Katherine St Asaph: The old Enigma trick of building moody downtempo synths around a sample presented as exotica — in this case two samples, one from Le Mystère des Voix Bulgares (as also heard on 4AD and Kate Bush records) and Malawian song “Gebede-gebede Ulendo Wasabwera,” by unnamed singers recorded by ethnomusicologist Hugh Tracey. Bicep do at least try harder to highlight the vocalists heard, relentlessly, throughout their song — though that trying doesn’t extend, as far as I can tell, to an actual credit, and it’s telling whose voices on the record are chopped into context-free sound effects and whose get to be “kept uncluttered.” Whatever and wherever the guilt, though, there’s still pleasure.

Thomas Inskeep: A decade ago, this largely instrumental slab of soaring techno (with a repetitive vocal sample that sounds like a chant over the course of the song) would’ve made for a transportive moment in the Sahara tent at Coachella. Nowadays, it’s still transportive — at the proper volume, in my apartment.

Jeffrey Brister: Nothing but beautiful, sad vibing here, watching the sun rise over a cyberpunk dystopia city, the neon night giving way to the murky tones of dawn. I’m utterly lost in this — in the precision and simplicity of its construction, its simple layering managing to do so much work.

Samson Savill de Jong: I don’t do drugs, I’m sat alone in my bedroom, and I like this. A lot. I daren’t imagine how transcendent this would be to someone out of their mind on acid at an all night rave.

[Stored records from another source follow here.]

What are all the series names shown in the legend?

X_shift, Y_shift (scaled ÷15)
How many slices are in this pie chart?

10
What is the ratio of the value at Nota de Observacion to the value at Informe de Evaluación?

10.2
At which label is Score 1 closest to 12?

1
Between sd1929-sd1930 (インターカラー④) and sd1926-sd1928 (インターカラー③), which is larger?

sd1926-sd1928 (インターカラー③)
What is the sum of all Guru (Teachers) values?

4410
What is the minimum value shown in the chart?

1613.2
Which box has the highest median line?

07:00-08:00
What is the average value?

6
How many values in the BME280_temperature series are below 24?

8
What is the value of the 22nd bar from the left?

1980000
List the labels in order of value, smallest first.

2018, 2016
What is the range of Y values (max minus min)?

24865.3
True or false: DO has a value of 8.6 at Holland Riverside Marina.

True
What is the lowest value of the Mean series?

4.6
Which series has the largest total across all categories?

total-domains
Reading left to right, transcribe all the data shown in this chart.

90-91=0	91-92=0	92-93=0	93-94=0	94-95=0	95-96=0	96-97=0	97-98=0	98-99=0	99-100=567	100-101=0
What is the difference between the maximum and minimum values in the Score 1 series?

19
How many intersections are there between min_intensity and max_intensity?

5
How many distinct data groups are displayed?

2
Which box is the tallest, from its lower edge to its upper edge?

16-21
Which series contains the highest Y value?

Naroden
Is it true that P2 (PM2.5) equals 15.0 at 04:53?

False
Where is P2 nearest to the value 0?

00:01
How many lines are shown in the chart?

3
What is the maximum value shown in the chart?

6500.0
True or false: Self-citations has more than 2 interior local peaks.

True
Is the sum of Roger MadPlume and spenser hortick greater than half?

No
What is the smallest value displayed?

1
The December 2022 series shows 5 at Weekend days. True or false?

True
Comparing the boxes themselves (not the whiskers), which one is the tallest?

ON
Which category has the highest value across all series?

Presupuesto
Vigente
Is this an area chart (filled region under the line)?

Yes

I could talk about how well controlled all its elements are, how tight the instrumentation is without being stiff, about how the main “melody” sound could’ve, possibly should’ve, been extremely annoying but instead is forced to submit to the power of the song, but sometimes you just have to stand back and admire something, especially when it’s this uncompromisingly sure of itself.

Juana Giaimo: There are many things that I find interesting about “Apricots”. I like the kind of chant that appears after half a minute, the low trembling keyboards in the background and the tense and piercing sound. It is all covered under that rather annoying vocal loop, and unfortunately it only shuts up towards the end.

Oliver Maier: It’s easy to imagine the kind of song that Bicep thought that they were making here. Something like “Only Human” or “Gosh”, the secret weapon that some lad at a house party that you’ve somehow ended up at might queue as soon as he gains control of the Bluetooth speakers in the vain hopes that someone might compliment him on his excellent taste. The problem is that it treads water for its entire duration and never tries for the deep end, either sonically (there’s no bass) or figuratively (keeps acting like it’s going to bang at some point; never does).

Alfred Soto: A throwback but not smotheringly so: I played it after Avalon Emerson’s “Rotting Hills” for a double dose of Balearic bliss. Guess I’m a sucker for sustained synth chords. Fuzzy and sweet.